**EXERCISE BRIEF**. In your copy, include every line of the listing below exactly but none of the pictures.

**LISTED RECORDS**.

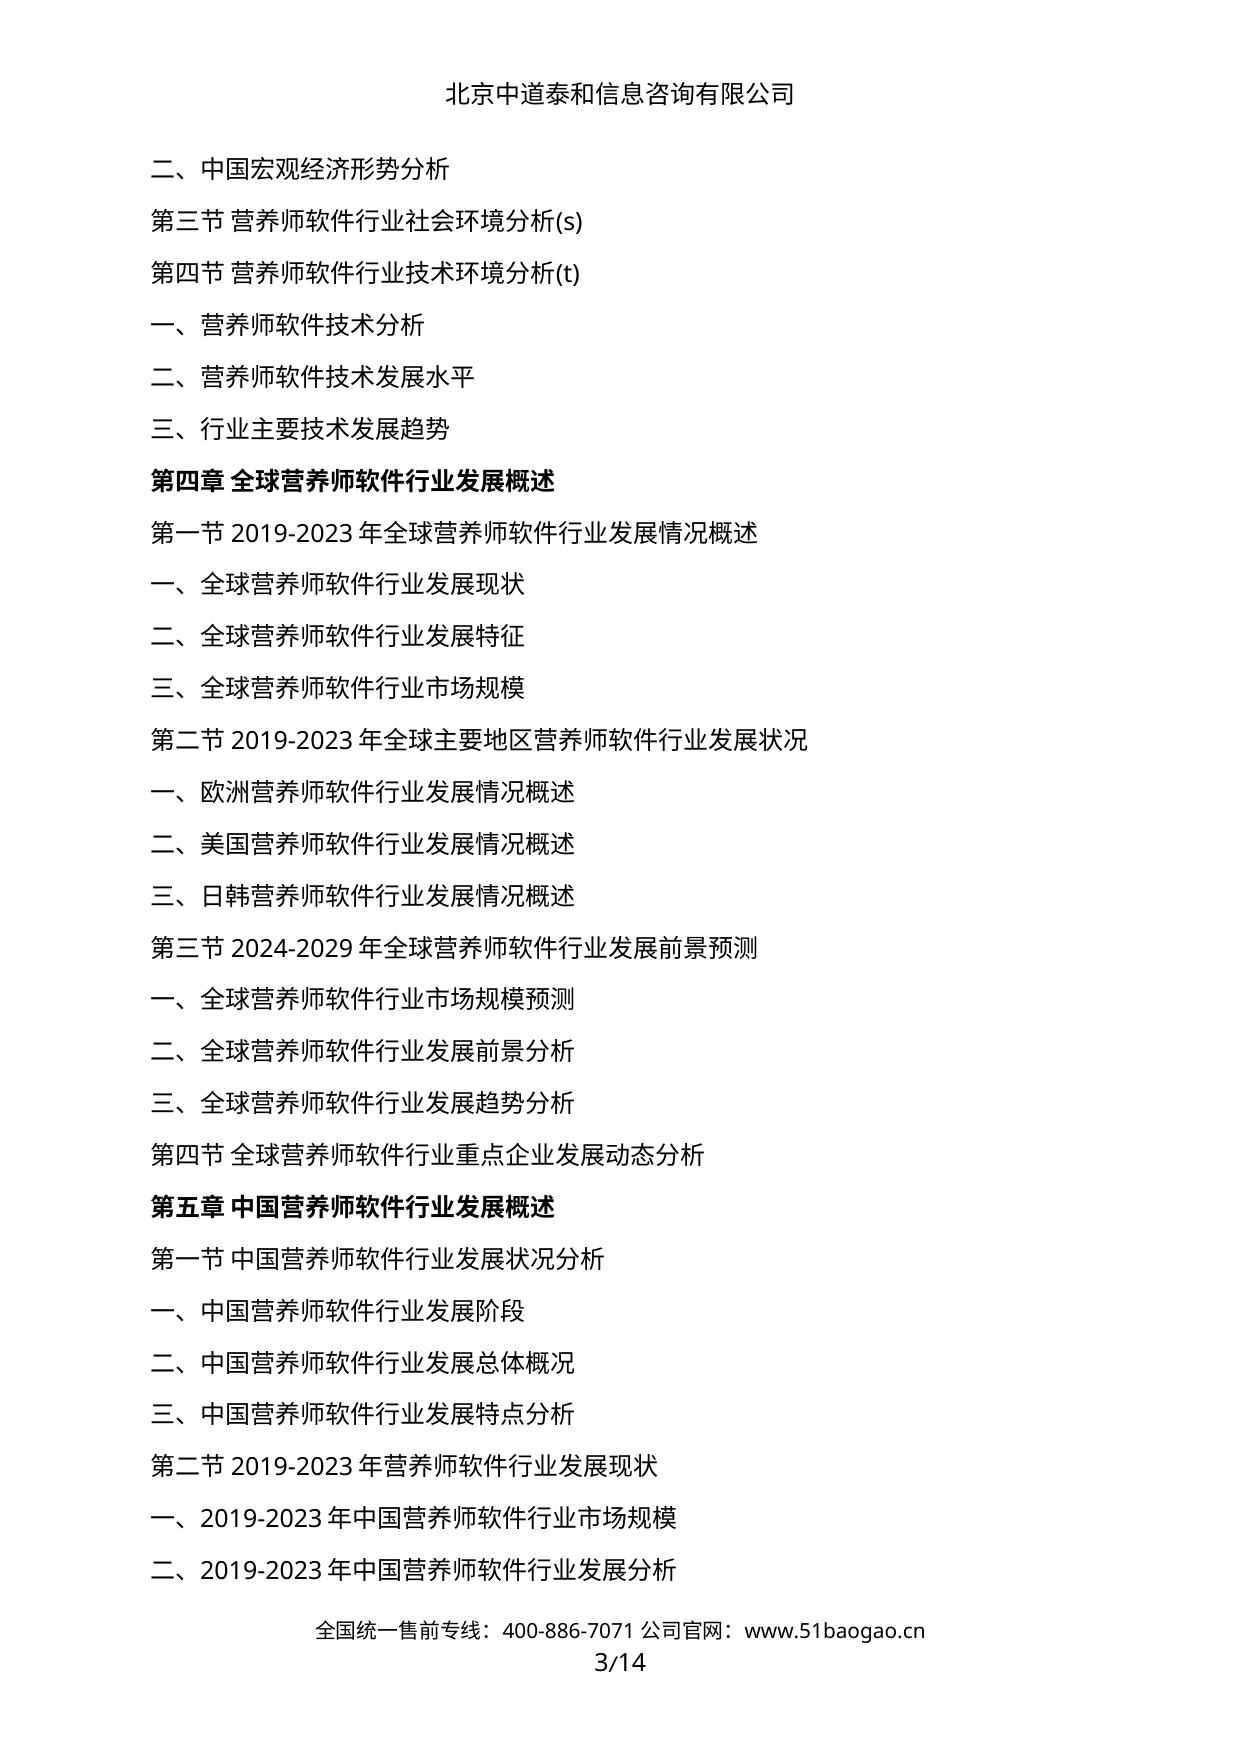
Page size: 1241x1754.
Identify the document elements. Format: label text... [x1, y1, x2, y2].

text 一、中国营养师软件行业发展阶段 [150, 1291, 1090, 1327]
text 一、全球营养师软件行业发展现状 [150, 565, 1090, 601]
text 第四章 全球营养师软件行业发展概述 [150, 461, 1090, 497]
text 第二节 2019-2023年营养师软件行业发展现状 [150, 1447, 1090, 1483]
text 第一节 中国营养师软件行业发展状况分析 [150, 1239, 1090, 1276]
text 二、美国营养师软件行业发展情况概述 [150, 824, 1090, 861]
text 二、全球营养师软件行业发展前景分析 [150, 1032, 1090, 1068]
text 第四节 全球营养师软件行业重点企业发展动态分析 [150, 1136, 1090, 1172]
text 一、欧洲营养师软件行业发展情况概述 [150, 772, 1090, 809]
text 第三节 营养师软件行业社会环境分析(s) [150, 202, 1090, 238]
text 二、中国宏观经济形势分析 [150, 150, 1090, 186]
text 第二节 2019-2023年全球主要地区营养师软件行业发展状况 [150, 721, 1090, 757]
text 第四节 营养师软件行业技术环境分析(t) [150, 254, 1090, 290]
text 二、2019-2023年中国营养师软件行业发展分析 [150, 1551, 1090, 1587]
text 一、2019-2023年中国营养师软件行业市场规模 [150, 1499, 1090, 1535]
text 三、行业主要技术发展趋势 [150, 409, 1090, 446]
text 第一节 2019-2023年全球营养师软件行业发展情况概述 [150, 513, 1090, 549]
text 三、日韩营养师软件行业发展情况概述 [150, 876, 1090, 912]
text 第三节 2024-2029年全球营养师软件行业发展前景预测 [150, 928, 1090, 964]
text 三、全球营养师软件行业发展趋势分析 [150, 1084, 1090, 1120]
text 二、营养师软件技术发展水平 [150, 357, 1090, 394]
text 二、全球营养师软件行业发展特征 [150, 617, 1090, 653]
text 三、中国营养师软件行业发展特点分析 [150, 1395, 1090, 1431]
text 第五章 中国营养师软件行业发展概述 [150, 1187, 1090, 1224]
text 三、全球营养师软件行业市场规模 [150, 669, 1090, 705]
text 一、营养师软件技术分析 [150, 306, 1090, 342]
text 一、全球营养师软件行业市场规模预测 [150, 980, 1090, 1016]
text 二、中国营养师软件行业发展总体概况 [150, 1343, 1090, 1379]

**ANSWER BOX**.
Page size: 1241x1754.
Identify the document elements. Format: label text... [x1, y1, x2, y2].

text 一、中国营养师软件行业发展阶段 [150, 1291, 1090, 1327]
text 一、全球营养师软件行业发展现状 [150, 565, 1090, 601]
text 第四章 全球营养师软件行业发展概述 [150, 461, 1090, 497]
text 第二节 2019-2023年营养师软件行业发展现状 [150, 1447, 1090, 1483]
text 第一节 中国营养师软件行业发展状况分析 [150, 1239, 1090, 1276]
text 二、美国营养师软件行业发展情况概述 [150, 824, 1090, 861]
text 二、全球营养师软件行业发展前景分析 [150, 1032, 1090, 1068]
text 第四节 全球营养师软件行业重点企业发展动态分析 [150, 1136, 1090, 1172]
text 一、欧洲营养师软件行业发展情况概述 [150, 772, 1090, 809]
text 第三节 营养师软件行业社会环境分析(s) [150, 202, 1090, 238]
text 二、中国宏观经济形势分析 [150, 150, 1090, 186]
text 第二节 2019-2023年全球主要地区营养师软件行业发展状况 [150, 721, 1090, 757]
text 第四节 营养师软件行业技术环境分析(t) [150, 254, 1090, 290]
text 二、2019-2023年中国营养师软件行业发展分析 [150, 1551, 1090, 1587]
text 一、2019-2023年中国营养师软件行业市场规模 [150, 1499, 1090, 1535]
text 三、行业主要技术发展趋势 [150, 409, 1090, 446]
text 第一节 2019-2023年全球营养师软件行业发展情况概述 [150, 513, 1090, 549]
text 三、日韩营养师软件行业发展情况概述 [150, 876, 1090, 912]
text 第三节 2024-2029年全球营养师软件行业发展前景预测 [150, 928, 1090, 964]
text 三、全球营养师软件行业发展趋势分析 [150, 1084, 1090, 1120]
text 二、营养师软件技术发展水平 [150, 357, 1090, 394]
text 二、全球营养师软件行业发展特征 [150, 617, 1090, 653]
text 三、中国营养师软件行业发展特点分析 [150, 1395, 1090, 1431]
text 第五章 中国营养师软件行业发展概述 [150, 1187, 1090, 1224]
text 三、全球营养师软件行业市场规模 [150, 669, 1090, 705]
text 一、营养师软件技术分析 [150, 306, 1090, 342]
text 一、全球营养师软件行业市场规模预测 [150, 980, 1090, 1016]
text 二、中国营养师软件行业发展总体概况 [150, 1343, 1090, 1379]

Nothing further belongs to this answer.